Over the past several years, big data has taken the world by storm. Whether it is to figure out who is doing what and where, how Amazon figures out how to maximize shipping efficiencies, how a police force decides who to target, or how academics try to understand more of human nature, big data is opening up new frontiers in research possibilities.

Twitter is one such popular destination for people looking for big data due to the high volume of tweets created each day. Roughly 1% of Twitter users are location-enabled, enabling geographic analysis with enough tweets.

Disaster Strikes

One common use of Twitter data has been for disaster analysis, because people often go to social media to express thoughts, needs, or concerns about current events- and few things are more current than a disaster in your area. That is why it was a big deal when President Trump promoted an inaccurate portrayal of hurricane Dorian’s path by using a sharpie extension: Sharpiegate. The question that we asked, then, was whether or not this misleading image influenced people to tweet about Dorian at disproportionate numbers where Trump said there would be a storm but there was not. This in turn created two questions: Where were people tweeting more about Dorian, if at all, and then what were they tweeting about.

The basis of this lab involved streaming tweets using a Twitter API during the Dorian storm and over a baseline week during the month of November (2019).
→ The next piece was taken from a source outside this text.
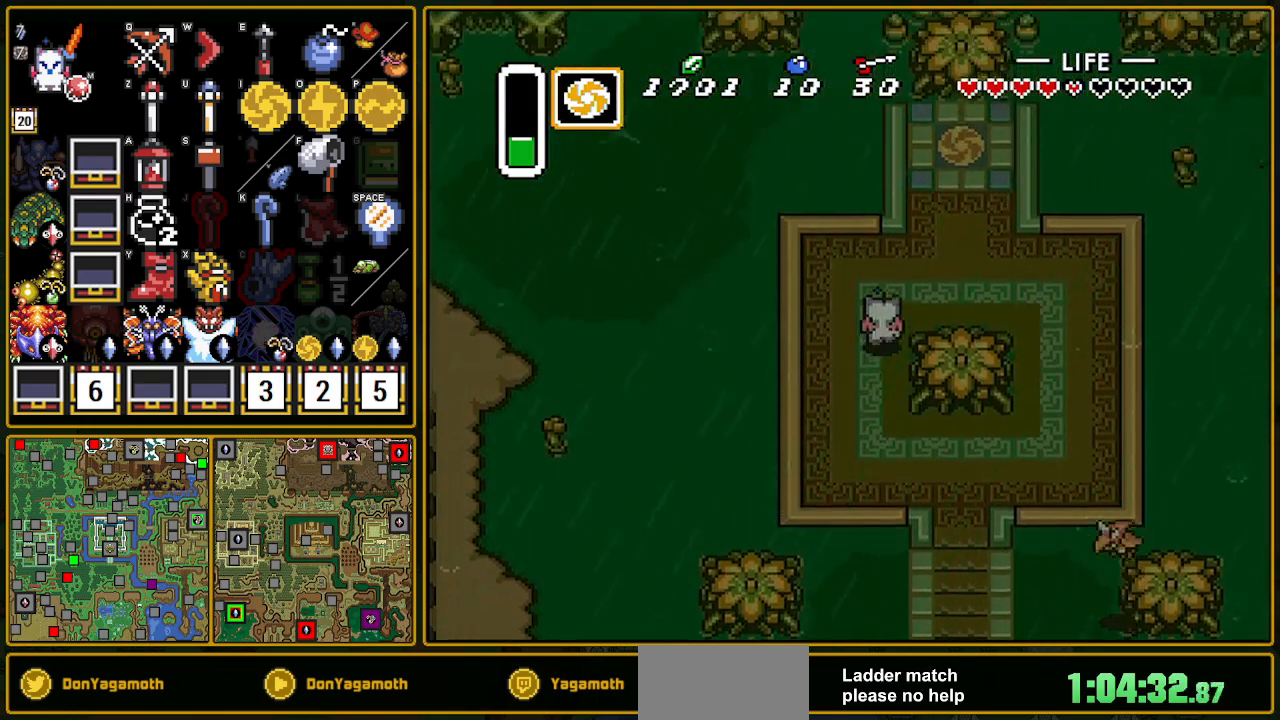
{"buttons": ["DPAD_UP", "DPAD_RIGHT"], "events": []}
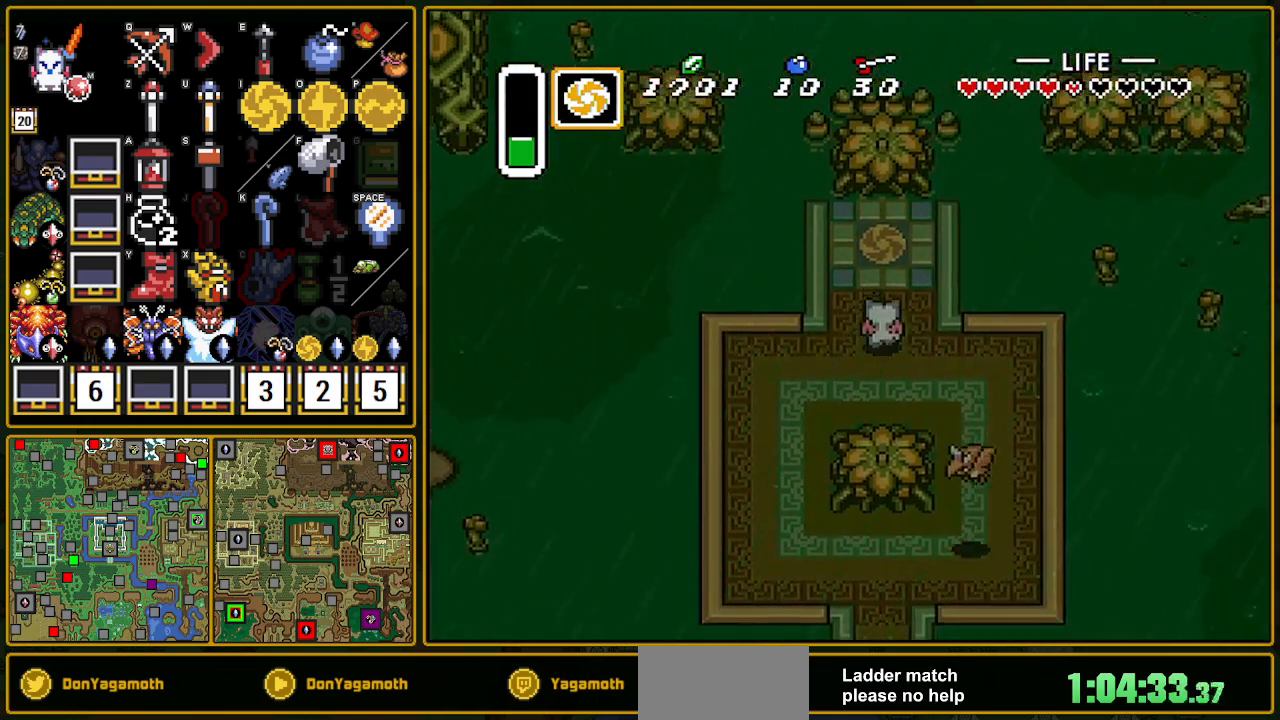
{"buttons": ["Y"], "events": [[17, "DPAD_RIGHT", "up"], [383, "Y", "down"], [433, "DPAD_UP", "up"]]}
This was conducted by Professor Holler, who then provided us with the tweet datafiles to use in our analysis. Using both twitter data and US Census shapefiles in RStudio, QGIS, and GeoDa, this was a very open sourced project. While Trump made it seem like the Gulf Coast was under threat, hurricane Dorian in fact ended up making landfall in the Carolinas as a category 1.

Data and code

An important note about twitter data is that users are more likely to be technologically competent, younger, and able to afford a mobile or web connected device. When thinking about who is in the most danger from extreme events or other disasters, it is not people who have the means or capacity to act for themselves who are as at risk. This means that it is possible that some of the people who might have the most need to post about disasters are not able to.

On the flip side, data security is an important aspect of all social media work because of the tendency for people to share information about others. Sharing the location of a frail individual during a disaster puts that person more in the public eye- and perhaps more exposed to malicious intent (Crawford and Finn, 2014).

Dorian tweet status ids

November tweet status ids

R code for text analysis and data creation

This SQL code was used in PostGIS for QGIS analysis.

Methods

Here is the RStudio code that I used to create the word graphics. The code used to make the data used in these scripts is commented in the SQL download link above.

Unique Word Frequency

dorianWords %>%
  count(word, sort = TRUE) %>%
  top_n(15) %>%
  mutate(word = reorder(word, n)) %>%
  ggplot(aes(x = word, y = n)) +
  geom_col() +
  xlab(NULL) +
  coord_flip() +
  labs(x = "Count",
       y = "Unique words",
       title = "Count of unique words found in tweets")

Word Network:

dorianWordPairs %>%
  filter(n >= 30) %>%
  graph_from_data_frame() %>%
  ggraph(layout = "fr") +
  # geom_edge_link(aes(edge_alpha = n, edge_width = n)) +
  geom_node_point(color = "darkslategray4", size = 3) +
  geom_node_text(aes(label = name), vjust = 1.8, size = 3) +
  labs(title = "Word Network: Dorian Twitter Events",
       subtitle = "Text mining twitter data ",
       x = "", y = "") +
  theme_void()

Here is the sql code that I used to connect the tweet data to the counties and to create the tweet ratios.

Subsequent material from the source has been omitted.